» **What to work on**: Each line in the entries below that holds the word "Metadata" belongs in the answer.

*** Raw data Section Begins ***

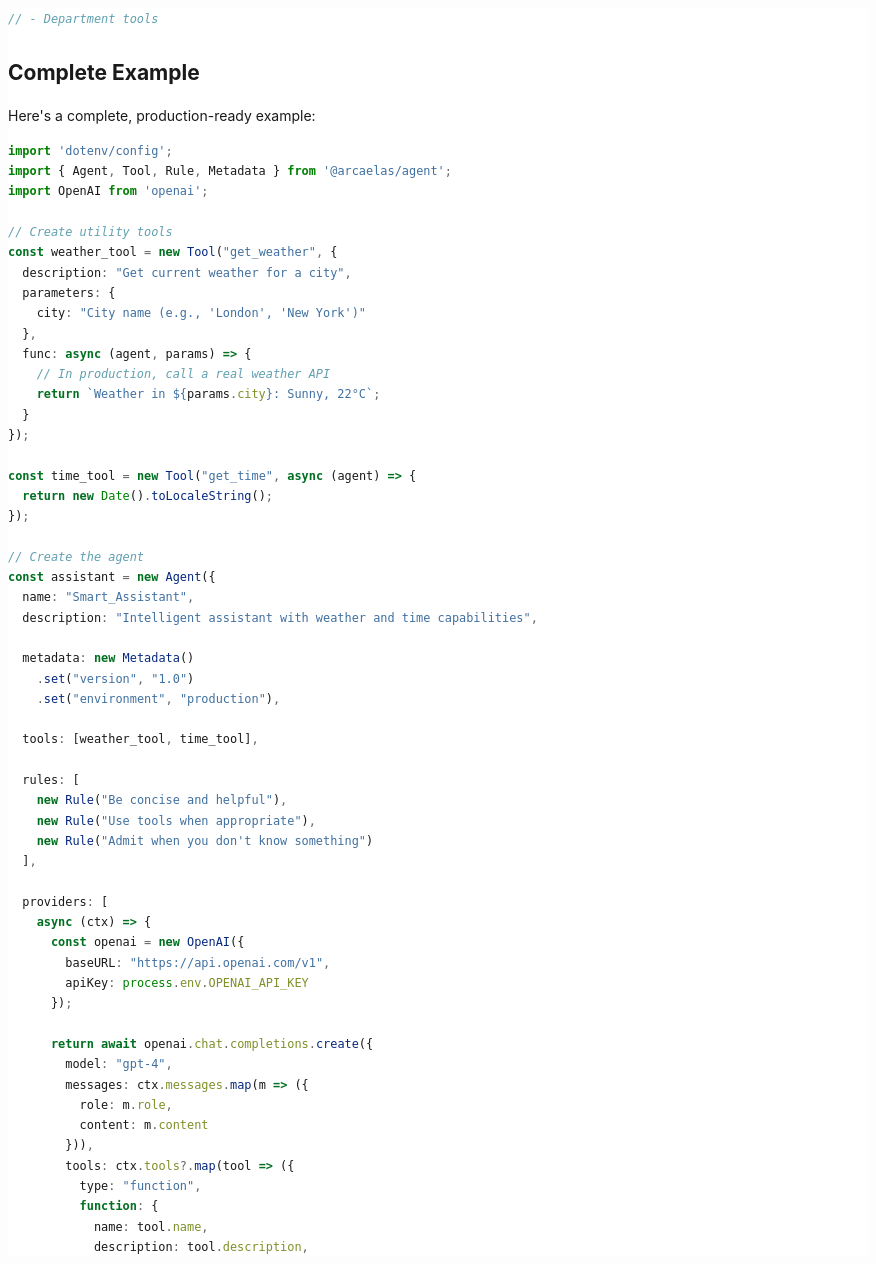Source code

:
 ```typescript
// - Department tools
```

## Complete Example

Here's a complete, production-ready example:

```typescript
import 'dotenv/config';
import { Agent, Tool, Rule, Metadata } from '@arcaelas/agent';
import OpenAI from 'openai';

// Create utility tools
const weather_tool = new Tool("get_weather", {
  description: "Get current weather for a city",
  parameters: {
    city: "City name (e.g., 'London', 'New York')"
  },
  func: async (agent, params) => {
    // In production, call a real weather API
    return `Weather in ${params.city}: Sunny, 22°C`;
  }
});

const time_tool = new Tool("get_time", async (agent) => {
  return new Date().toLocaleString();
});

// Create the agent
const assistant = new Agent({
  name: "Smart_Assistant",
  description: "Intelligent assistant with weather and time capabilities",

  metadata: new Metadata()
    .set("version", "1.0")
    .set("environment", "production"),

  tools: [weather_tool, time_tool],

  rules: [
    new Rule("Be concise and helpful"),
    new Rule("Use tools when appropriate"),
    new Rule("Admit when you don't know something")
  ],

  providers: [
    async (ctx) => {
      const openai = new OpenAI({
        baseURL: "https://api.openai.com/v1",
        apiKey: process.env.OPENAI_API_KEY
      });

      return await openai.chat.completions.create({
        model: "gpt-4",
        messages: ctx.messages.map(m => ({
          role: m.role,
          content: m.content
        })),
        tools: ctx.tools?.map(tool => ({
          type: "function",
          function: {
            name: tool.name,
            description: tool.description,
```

*** Raw data Section Ends ***

» **Answer below**:
import { Agent, Tool, Rule, Metadata } from '@arcaelas/agent';
  metadata: new Metadata()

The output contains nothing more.